After years of tight supply, there are signs that the building industry’s systemic labor shortage is stabilizing.

But that doesn’t mean that there still isn’t a shortfall of thousands of workers in various markets across the country.

“Any given month, we are short anywhere between 300,000 to 400,000 construction workers,” said Robert Dietz, chief economist for the National Association of Home Builders. “It got worse in 2018 and worse in 2019.”

Since the Great Recession, homebuilders across the U.S. have struggled to come up with enough skilled workers to meet a growing demand for housing.

The labor shortage is one of the key factors the industry says has kept home starts below needed levels.

“I think 2020 will be the year where the construction labor shortage doesn’t necessarily get better but stops getting worse,” Dietz said. “There are a huge number of efforts being undertaken by local home building associations, and some of those have started to pay off.”

At the home builders’ annual meeting this week in Las Vegas, a new effort was announced to bring in thousands of new workers.

The Home Builders Institute is teaming up with the Home Depot Foundation and the National Housing Endowment to provide an additional $700,000 for nationwide skilled construction trades education programs in high schools.

“The homebuilding industry faces a skilled trades gap,” said Home Building Institute president Ed Brady. “Yet the opportunity for rewarding careers in residential construction is limitless.

“Through this initiative, the home building industry continues to come together to create a skilled workforce for a new decade and beyond.”

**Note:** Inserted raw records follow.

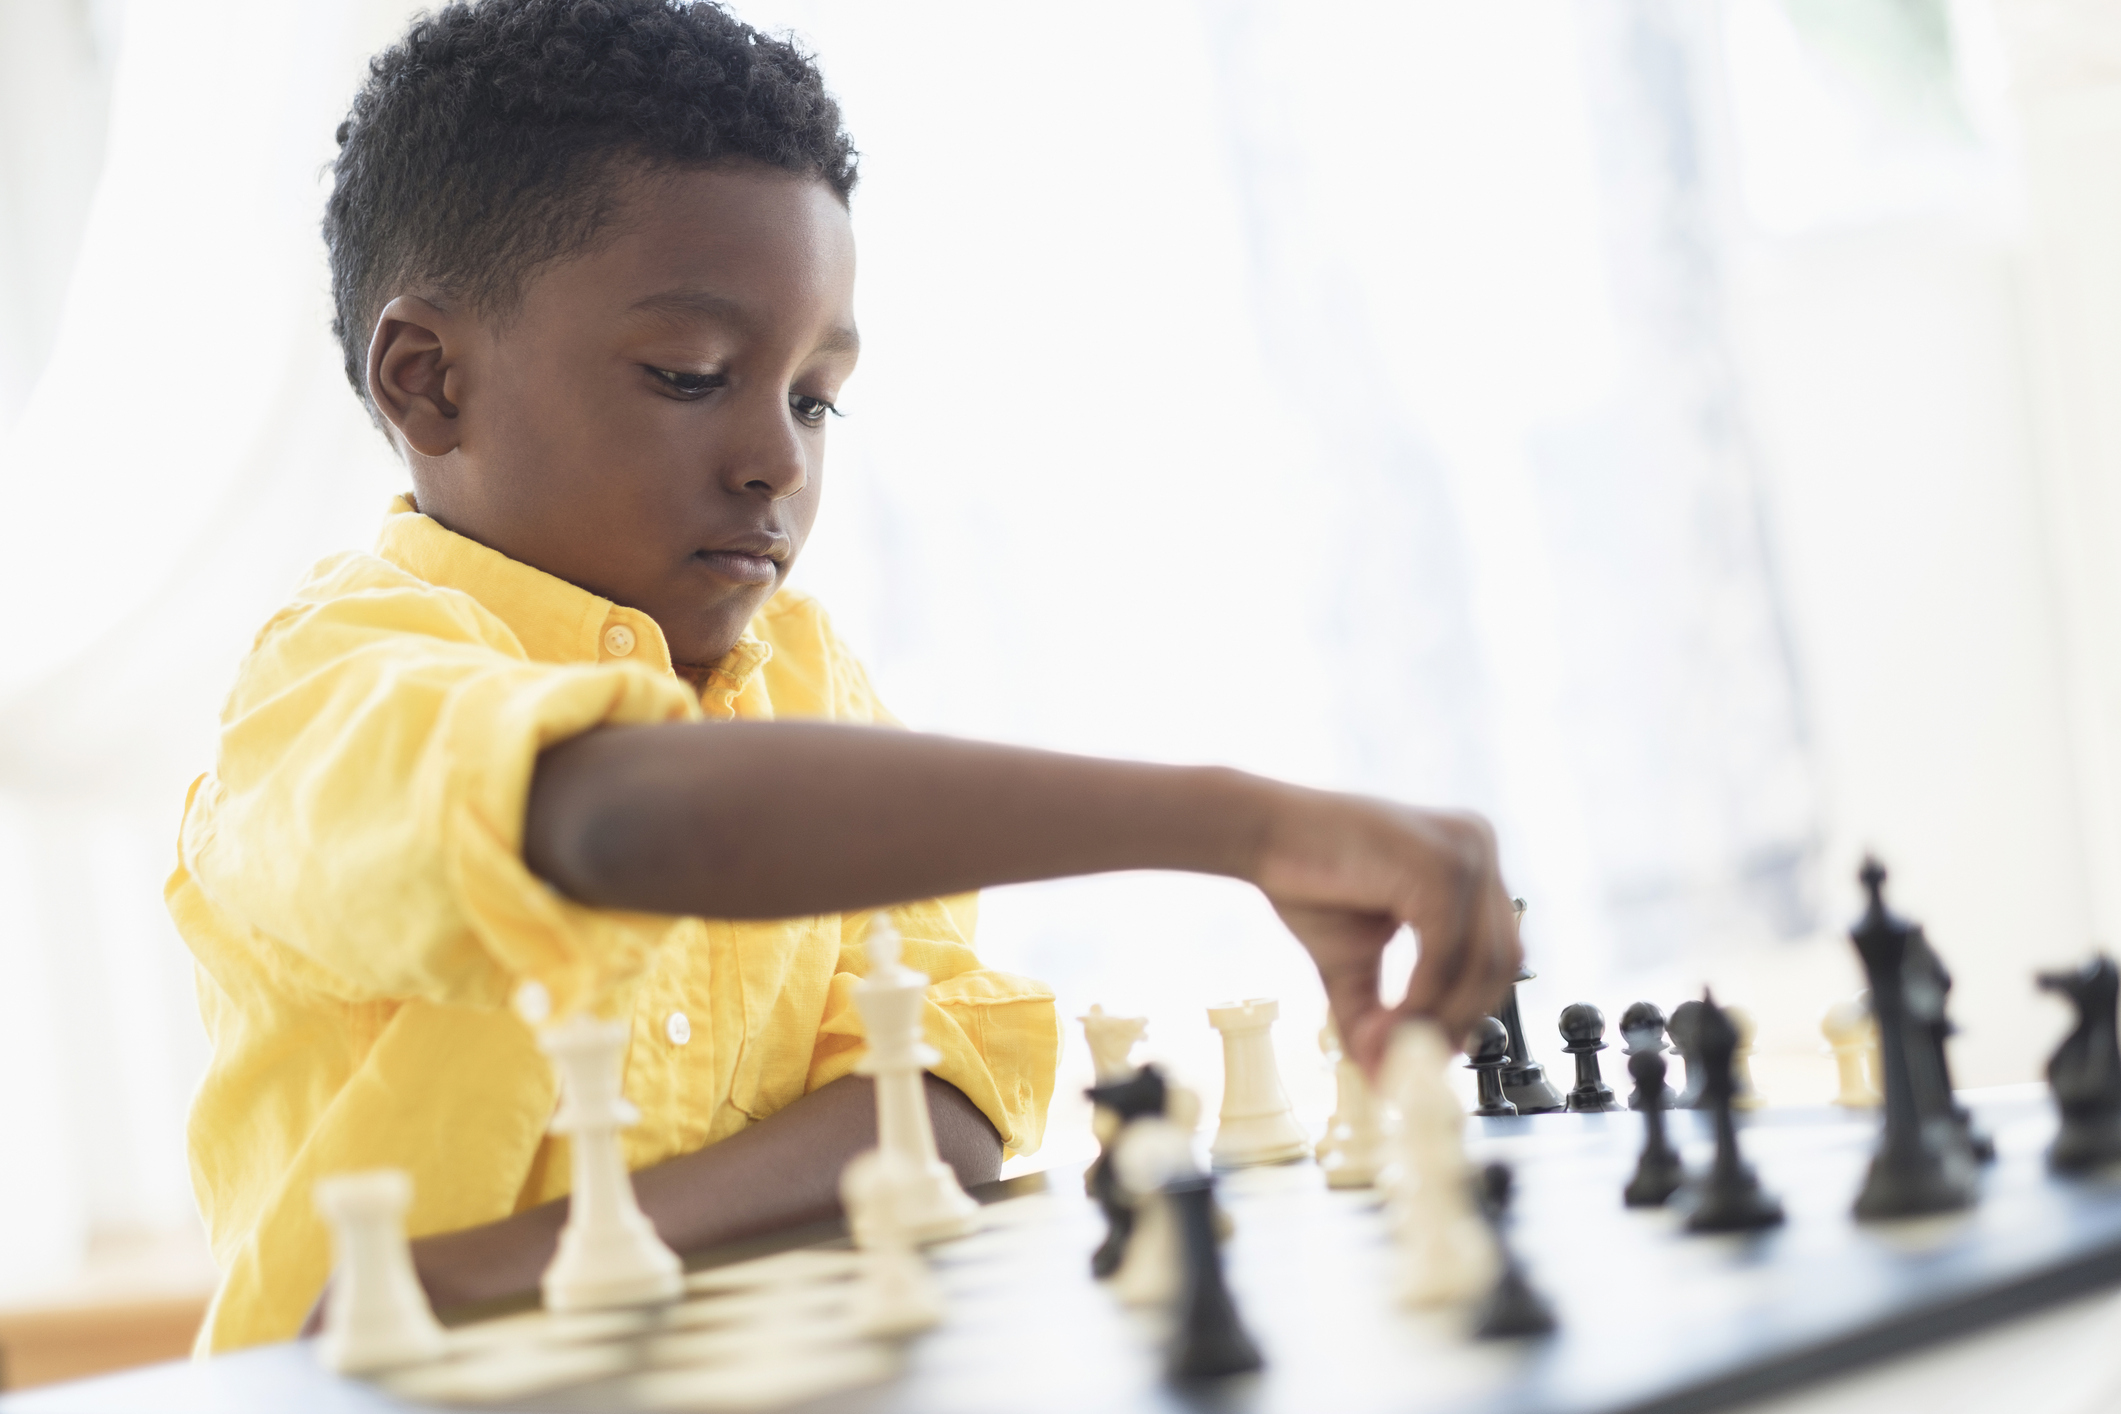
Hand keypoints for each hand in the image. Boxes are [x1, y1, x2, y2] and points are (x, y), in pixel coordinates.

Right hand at [1248, 786, 1520, 1074]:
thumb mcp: (1355, 965)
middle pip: (1504, 962)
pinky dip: (1420, 994)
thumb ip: (1380, 1017)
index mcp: (1470, 863)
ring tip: (1383, 1042)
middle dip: (1458, 1021)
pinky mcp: (1437, 864)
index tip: (1426, 1053)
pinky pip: (1447, 951)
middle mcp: (1478, 845)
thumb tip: (1387, 1084)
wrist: (1259, 834)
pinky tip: (1382, 1017)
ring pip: (1483, 962)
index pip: (1498, 954)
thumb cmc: (1305, 882)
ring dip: (1437, 1016)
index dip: (1468, 1012)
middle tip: (1406, 1060)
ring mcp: (1464, 851)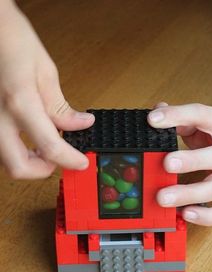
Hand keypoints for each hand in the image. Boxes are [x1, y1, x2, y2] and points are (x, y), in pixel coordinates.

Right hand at [0, 2, 93, 178]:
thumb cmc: (11, 38)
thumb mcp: (44, 70)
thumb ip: (60, 107)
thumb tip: (80, 125)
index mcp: (19, 101)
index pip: (50, 147)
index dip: (69, 161)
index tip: (80, 163)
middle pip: (17, 168)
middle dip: (41, 171)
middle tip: (57, 160)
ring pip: (5, 161)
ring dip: (28, 162)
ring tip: (45, 148)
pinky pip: (1, 147)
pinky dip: (17, 150)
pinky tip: (28, 138)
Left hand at [148, 102, 211, 225]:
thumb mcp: (203, 122)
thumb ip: (180, 118)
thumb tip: (157, 113)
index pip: (202, 115)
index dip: (177, 116)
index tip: (154, 120)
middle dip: (191, 161)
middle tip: (167, 163)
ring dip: (189, 193)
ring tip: (164, 197)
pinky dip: (206, 216)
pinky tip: (185, 213)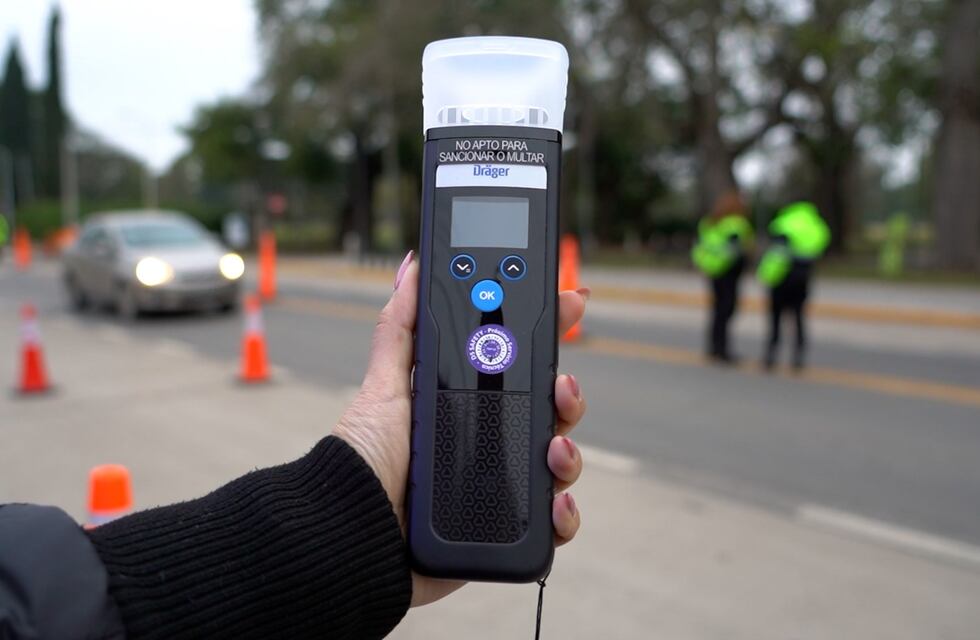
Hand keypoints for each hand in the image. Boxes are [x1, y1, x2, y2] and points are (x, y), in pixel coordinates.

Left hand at [334, 251, 588, 606]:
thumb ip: (401, 327)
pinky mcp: (506, 533)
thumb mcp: (384, 385)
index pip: (519, 365)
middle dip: (567, 394)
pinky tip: (555, 503)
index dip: (549, 336)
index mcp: (466, 404)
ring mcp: (501, 488)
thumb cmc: (361, 462)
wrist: (352, 537)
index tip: (571, 303)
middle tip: (562, 385)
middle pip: (550, 412)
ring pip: (560, 463)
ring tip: (555, 448)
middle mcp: (488, 443)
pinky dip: (565, 513)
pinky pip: (554, 522)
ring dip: (570, 451)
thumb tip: (411, 267)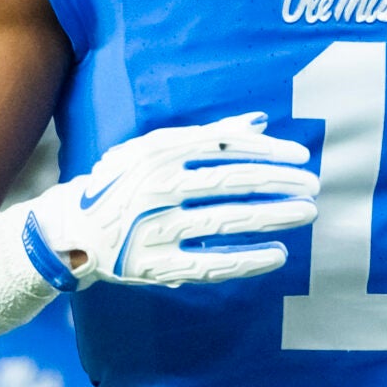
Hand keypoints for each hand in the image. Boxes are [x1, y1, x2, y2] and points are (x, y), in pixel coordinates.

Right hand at [23, 113, 316, 289]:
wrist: (73, 228)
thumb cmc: (128, 183)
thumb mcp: (159, 150)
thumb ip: (211, 136)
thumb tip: (261, 121)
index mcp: (159, 152)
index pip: (226, 147)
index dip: (268, 152)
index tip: (301, 159)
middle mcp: (156, 187)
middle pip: (231, 182)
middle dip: (278, 183)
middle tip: (313, 187)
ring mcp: (154, 227)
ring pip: (225, 221)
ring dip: (272, 217)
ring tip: (306, 213)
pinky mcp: (153, 265)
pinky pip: (209, 264)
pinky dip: (246, 260)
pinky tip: (278, 255)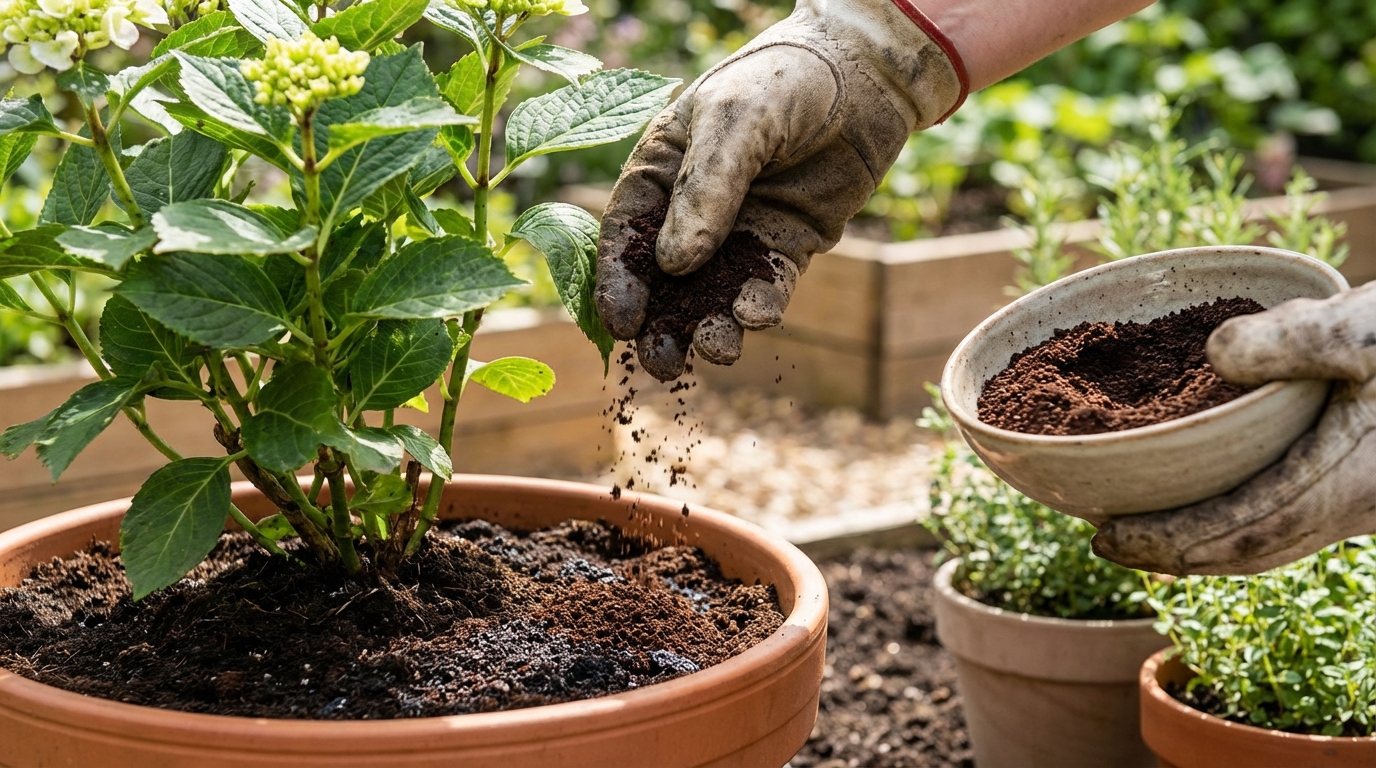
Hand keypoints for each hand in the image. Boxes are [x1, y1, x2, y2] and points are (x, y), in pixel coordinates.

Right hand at [594, 0, 965, 380]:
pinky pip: (765, 286)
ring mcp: (739, 232)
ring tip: (715, 348)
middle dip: (661, 323)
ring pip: (714, 294)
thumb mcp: (734, 120)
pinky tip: (758, 314)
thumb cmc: (783, 80)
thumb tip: (676, 265)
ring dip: (709, 327)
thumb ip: (705, 189)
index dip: (620, 281)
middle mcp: (692, 210)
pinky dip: (759, 307)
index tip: (622, 323)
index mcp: (660, 172)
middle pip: (664, 280)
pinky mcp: (785, 246)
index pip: (628, 235)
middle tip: (661, 360)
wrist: (865, 76)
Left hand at [1093, 282, 1375, 574]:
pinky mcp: (1368, 489)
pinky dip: (1241, 522)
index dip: (1168, 543)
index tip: (1102, 539)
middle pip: (1250, 552)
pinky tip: (1212, 495)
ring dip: (1206, 543)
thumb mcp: (1371, 325)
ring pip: (1274, 543)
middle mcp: (1357, 510)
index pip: (1240, 532)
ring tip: (1145, 528)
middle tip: (1106, 544)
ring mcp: (1367, 506)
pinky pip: (1294, 523)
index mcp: (1348, 482)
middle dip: (1175, 554)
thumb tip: (1215, 354)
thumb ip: (1298, 338)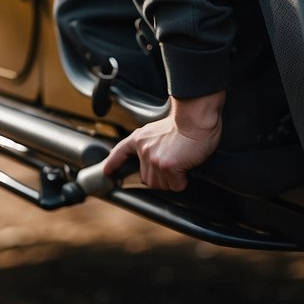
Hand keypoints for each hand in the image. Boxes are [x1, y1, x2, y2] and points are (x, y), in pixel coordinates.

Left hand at [102, 90, 225, 191]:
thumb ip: (152, 144)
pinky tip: (186, 167)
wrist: (196, 118)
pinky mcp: (167, 167)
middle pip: (148, 179)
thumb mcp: (160, 130)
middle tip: (174, 163)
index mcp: (140, 138)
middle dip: (161, 177)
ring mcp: (155, 160)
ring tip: (181, 163)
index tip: (107, 172)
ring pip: (162, 185)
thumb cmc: (186, 122)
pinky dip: (182, 181)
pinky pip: (176, 185)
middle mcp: (144, 150)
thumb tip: (156, 159)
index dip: (113, 163)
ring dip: (173, 180)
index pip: (121, 152)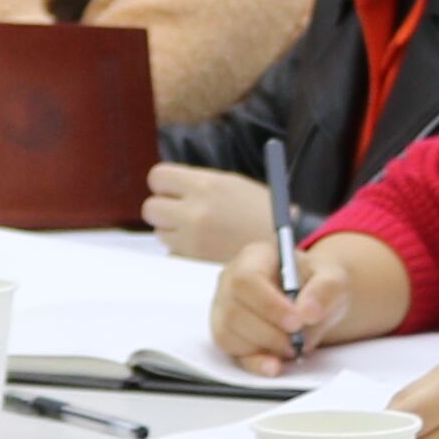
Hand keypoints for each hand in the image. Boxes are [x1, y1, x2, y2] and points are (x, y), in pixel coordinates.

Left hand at [147, 164, 271, 260]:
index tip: (173, 189)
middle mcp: (195, 211)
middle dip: (164, 209)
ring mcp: (193, 239)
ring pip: (160, 233)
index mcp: (206, 185)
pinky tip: (206, 247)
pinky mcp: (194, 261)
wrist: (286, 247)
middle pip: (151, 207)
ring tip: (200, 231)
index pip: (158, 177)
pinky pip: (173, 253)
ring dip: (173, 231)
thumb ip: (200, 183)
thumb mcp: (234, 184)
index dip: (164, 184)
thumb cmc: (263, 213)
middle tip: (182, 212)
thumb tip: (170, 186)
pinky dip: (183, 251)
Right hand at [214, 226, 408, 371]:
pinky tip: (274, 366)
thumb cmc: (317, 284)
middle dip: (270, 332)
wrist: (312, 301)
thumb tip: (308, 312)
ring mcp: (224, 308)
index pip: (246, 280)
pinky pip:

The money for construction training programs will be distributed through hundreds of state and local homebuilders’ associations across the country, said John Ellington, director of the Home Depot Foundation charitable organization.

The Home Depot Foundation and the builders’ groups hope to train 20,000 tradespeople over 10 years.

“We are well on our way to executing that,” Ellington said. “Residential construction has entered a whole new era, an era that presents challenges and opportunities for this industry and the skilled trades workforce.”

Builders and construction companies say they still have trouble reaching young people while many school systems focus on college prep training and high-tech jobs.

Tighter immigration controls have also kept many potential workers out of the market.

“There is a negative perception that too many people still harbor against careers in our industry and the trades,” Brady said. “We must portray a skilled trade career path in residential construction as attractive to more young people throughout this county.

“We have a long way to go, but I do think we are starting to move the needle.”

Builders groups and the construction industry have been working with high schools, transitioning military, at-risk youth groups and juvenile justice centers to attract more people into building jobs.

“We are not making a huge impact because we are losing a lot of skilled labor in this country,” Brady said.